■ DATA IN THIS EXERCISE:
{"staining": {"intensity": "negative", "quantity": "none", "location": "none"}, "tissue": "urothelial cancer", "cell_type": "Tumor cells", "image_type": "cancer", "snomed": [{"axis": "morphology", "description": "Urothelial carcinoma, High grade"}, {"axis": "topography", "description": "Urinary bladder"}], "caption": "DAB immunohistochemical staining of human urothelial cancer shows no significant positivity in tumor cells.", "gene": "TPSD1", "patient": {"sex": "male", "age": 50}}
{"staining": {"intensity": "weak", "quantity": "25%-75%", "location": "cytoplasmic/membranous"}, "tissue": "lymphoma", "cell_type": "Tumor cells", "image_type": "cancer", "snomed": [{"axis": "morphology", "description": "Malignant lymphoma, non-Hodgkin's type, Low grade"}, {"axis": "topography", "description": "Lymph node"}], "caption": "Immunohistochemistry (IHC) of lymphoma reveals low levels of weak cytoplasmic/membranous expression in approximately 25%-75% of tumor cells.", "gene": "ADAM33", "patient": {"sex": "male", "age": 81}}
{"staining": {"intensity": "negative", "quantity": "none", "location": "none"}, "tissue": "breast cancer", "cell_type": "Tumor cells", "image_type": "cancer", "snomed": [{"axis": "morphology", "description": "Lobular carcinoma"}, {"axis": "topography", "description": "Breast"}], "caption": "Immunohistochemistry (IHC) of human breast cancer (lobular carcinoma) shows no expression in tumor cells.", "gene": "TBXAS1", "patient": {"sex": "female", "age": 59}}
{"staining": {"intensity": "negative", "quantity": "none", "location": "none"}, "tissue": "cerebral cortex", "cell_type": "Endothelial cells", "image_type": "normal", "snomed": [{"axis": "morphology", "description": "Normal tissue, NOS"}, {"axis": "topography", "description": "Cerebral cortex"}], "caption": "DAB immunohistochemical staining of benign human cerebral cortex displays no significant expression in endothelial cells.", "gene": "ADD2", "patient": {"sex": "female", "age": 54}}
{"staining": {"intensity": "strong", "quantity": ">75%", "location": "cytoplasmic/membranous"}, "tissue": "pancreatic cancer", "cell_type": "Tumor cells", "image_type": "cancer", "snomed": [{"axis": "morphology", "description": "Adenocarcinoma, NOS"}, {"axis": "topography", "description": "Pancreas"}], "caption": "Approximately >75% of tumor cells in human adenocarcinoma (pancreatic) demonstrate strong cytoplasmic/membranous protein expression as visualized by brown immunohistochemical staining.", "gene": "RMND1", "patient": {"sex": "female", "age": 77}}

■ EXERCISE BRIEF: The assignment is to restate, word for word, each line from the one containing "(IHC) of human" through the final line of the material above.

■ SOLUTION:
{"staining": {"intensity": "negative", "quantity": "none", "location": "none"}, "tissue": "breast cancer", "cell_type": "Tumor cells", "image_type": "cancer", "snomed": [{"axis": "morphology", "description": "Lobular carcinoma"}, {"axis": "topography", "description": "Breast"}], "caption": "Immunohistochemistry (IHC) of human breast cancer (lobular carcinoma) shows no expression in tumor cells.", "gene": "TBXAS1", "patient": {"sex": "female", "age": 59}}
{"staining": {"intensity": "negative", "quantity": "none", "location": "none"}, "tissue": "cerebral cortex", "cell_type": "Endothelial cells", "image_type": "normal", "snomed": [{"axis": "morphology", "description": "Normal tissue, NOS"}, {"axis": "topography", "description": "Cerebral cortex"}], "caption": "DAB immunohistochemical staining of benign human cerebral cortex displays no significant expression in endothelial cells.", "gene": "ADD2", "patient": {"sex": "female", "age": 54}}
{"staining": {"intensity": "strong", "quantity": ">75%", "location": "cytoplasmic/membranous"}, "tissue": "pancreatic cancer", "cell_type": "Tumor cells", "image_type": "cancer", "snomed": [{"axis": "morphology", "description": "Adenocarcinoma, NOS"}, {"axis": "topography", "description": "Pancreas"}], "caption": "Approximately >75% of tumor cells in human adenocarcinoma (pancreatic) demonstrate strong cytoplasmic/membranous protein expression as visualized by brown immunohistochemical staining.", "gene": "RMND1", "patient": {"sex": "female", "age": 77}}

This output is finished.